# The Harris Poll asked a sample of 1009 adults which causes of death they thought would become more common in the future. Gun violence topped the list: 706 members of the sample thought deaths from guns would increase. ?

## (a) how to explain what the population proportion p is for this poll ? (b) How to find a 95% confidence interval for p ? (c) Harris announced a margin of error of plus or minus three percentage points for this poll result. Is there any effect on answer (b) ? (d) If the confidence level is 90%, what is the difference between 95% and 90% confidence level ?

Oct 24, 2016

#### Explanation:

a) the population proportion cannot be determined as that represents everyone. The sample, however, allows us to determine a point estimate, $\hat{p}$, which we can assume is close the actual.

The Point estimate is,
$\hat{p} = \left(\text{Everyone with a particular characteristic")/("Everyone in the sample}\right)$

or in this case

$\hat{p} = \frac{706}{1009}$

b) to determine a confidence interval we use the equation,

$\hat{p} - z \cdot \sigma < p < \hat{p} + z \cdot \sigma$

where z is the z-score for your confidence level and $\sigma$ is your standard deviation.

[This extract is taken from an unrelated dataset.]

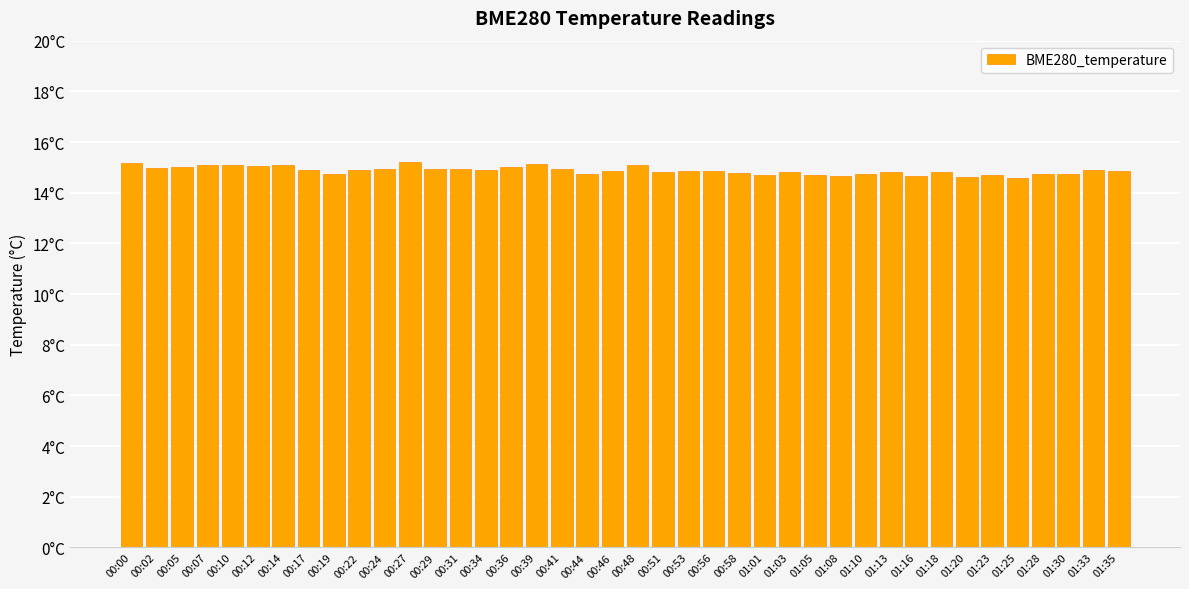

Does the chart contain any negative values?

No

For a 95% confidence z= 1.959963985 $\approx$1.96

$\sigma = \sqrt{\frac{\hat{p} \left(1 - \hat{p}\right)}{n}}$
$\sigma = \sqrt{\frac{\frac{706}{1009} \left(1 - \frac{706}{1009}\right)}{1009}}$

$\sigma = 0.014431$

so subbing into,

$\hat{p} - z \cdot \sigma < p < \hat{p} + z \cdot \sigma$

$\frac{706}{1009} - 1.96 \cdot 0.014431 < p < \frac{706}{1009} + 1.96 \cdot 0.014431$

$0.6714 < p < 0.728$

c) not sure exactly what you mean.
was think of using this equation but I'm not sure what you want to find out.

$n = \frac{{z}^{2} p \left(1 - p\right)}{e} ^ 2$ with e=0.03

d) a smaller confidence interval 95% $\implies$ 90% contains less values that the actual population could represent (remember that $\hat{p}$ is just an estimate of this value)

A 95% confidence interval means that 95% of sample means taken will lie within this range. A 90% confidence interval means that 90% will lie within its range, which is smaller. For example,

95% $\implies$$0.6714 < p < 0.728$

90% $\implies$$0.676 < p < 0.7234$

The 90% confidence interval is smaller and thus we are less confident that the actual population mean lies within its range.